■ BRIEF 1
According to the page on Hopsworks feature validation, which open source library does HSFS use?

■ DOCUMENT
## BEGIN

Skip to content

Feature Validation with the Hopsworks Feature Store#

Correct feature data is essential for developing accurate machine learning models. Raw data being ingested into the feature store maybe suffer from incorrect or corrupt values, may need to be validated against certain features depending on the domain. For example, a feature representing the customer's age should not be a negative number and should always have a value set.

HSFS provides an API to define expectations on data being inserted into feature groups and also view results over time of these expectations in the form of feature validations.

Feature validations can therefore be easily integrated with existing feature ingestion pipelines. HSFS utilizes the Deequ open source library and support is currently being added for working with the Great Expectations.

Below we describe the different API components of the hsfs feature validation API and we walk you through Feature validation is part of the HSFS Java/Scala and Python API for working with Feature Groups. Users work with the abstractions:

Rule definitions#

Rule definitions is a set of pre-defined and immutable rules (RuleDefiniton) that are unique by name and are used for creating validation rules (Rule) and expectations (Expectation) applied on a dataframe that is ingested into a Feature Group.

## END

■ RECORDED DATA

## BEGIN

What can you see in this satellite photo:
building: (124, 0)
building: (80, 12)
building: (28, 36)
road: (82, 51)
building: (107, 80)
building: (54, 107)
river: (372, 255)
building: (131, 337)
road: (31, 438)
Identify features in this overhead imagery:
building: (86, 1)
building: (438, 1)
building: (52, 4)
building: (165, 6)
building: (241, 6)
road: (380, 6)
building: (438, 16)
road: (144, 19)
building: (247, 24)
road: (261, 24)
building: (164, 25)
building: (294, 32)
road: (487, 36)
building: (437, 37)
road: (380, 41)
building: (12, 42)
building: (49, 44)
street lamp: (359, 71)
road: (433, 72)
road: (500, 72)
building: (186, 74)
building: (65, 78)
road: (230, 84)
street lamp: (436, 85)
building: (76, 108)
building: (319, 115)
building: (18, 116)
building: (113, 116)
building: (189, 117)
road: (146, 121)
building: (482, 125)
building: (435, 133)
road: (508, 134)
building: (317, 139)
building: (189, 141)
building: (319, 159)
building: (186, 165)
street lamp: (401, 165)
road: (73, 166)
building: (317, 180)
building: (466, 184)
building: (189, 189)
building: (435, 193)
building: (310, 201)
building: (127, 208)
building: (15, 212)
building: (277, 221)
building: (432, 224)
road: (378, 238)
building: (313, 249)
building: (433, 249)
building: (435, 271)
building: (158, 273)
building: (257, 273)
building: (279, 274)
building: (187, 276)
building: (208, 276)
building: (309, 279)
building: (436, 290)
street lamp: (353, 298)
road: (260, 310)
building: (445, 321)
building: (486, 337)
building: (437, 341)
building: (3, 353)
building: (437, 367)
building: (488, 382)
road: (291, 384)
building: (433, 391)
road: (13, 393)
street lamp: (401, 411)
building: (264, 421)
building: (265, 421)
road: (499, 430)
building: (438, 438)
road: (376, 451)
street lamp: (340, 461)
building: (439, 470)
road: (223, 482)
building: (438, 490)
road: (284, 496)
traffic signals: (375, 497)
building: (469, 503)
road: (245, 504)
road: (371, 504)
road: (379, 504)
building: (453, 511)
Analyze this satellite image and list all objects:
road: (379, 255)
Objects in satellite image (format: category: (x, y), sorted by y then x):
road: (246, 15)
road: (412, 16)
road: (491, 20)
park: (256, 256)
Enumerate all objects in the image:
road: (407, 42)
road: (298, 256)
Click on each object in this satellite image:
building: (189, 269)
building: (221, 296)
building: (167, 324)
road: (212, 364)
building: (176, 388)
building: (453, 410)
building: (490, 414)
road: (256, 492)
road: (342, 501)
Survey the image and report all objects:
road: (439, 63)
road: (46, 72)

## END

■ BRIEF 2
Change "street lamp" to "lamp post" in the records, covering everything from their first line down through the line containing "building: (435, 133)", with all else unchanged. Return only those lines.

■ COMPLETE ANSWER 1
The Deequ open source library.

■ COMPLETE ANSWER 2
What can you see in this satellite photo:
building: (124, 0)
building: (80, 12)
building: (28, 36)
road: (82, 51)
building: (107, 80)
building: (54, 107)
river: (372, 255)
building: (131, 337)
road: (31, 438)
Identify features in this overhead imagery:
building: (86, 1)
building: (438, 1)
building: (52, 4)
building: (165, 6)
building: (241, 6)
road: (380, 6)
building: (438, 16)
road: (144, 19)
building: (247, 24)
road: (261, 24)
building: (164, 25)
building: (294, 32)
road: (487, 36)
building: (437, 37)
road: (380, 41)
building: (12, 42)
building: (49, 44)
lamp post: (359, 71)
road: (433, 72)
road: (500, 72)
building: (186, 74)
building: (65, 78)
road: (230, 84)
lamp post: (436, 85)
building: (76, 108)
building: (319, 115)
building: (18, 116)
building: (113, 116)
building: (189, 117)
road: (146, 121)
building: (482, 125)
building: (435, 133)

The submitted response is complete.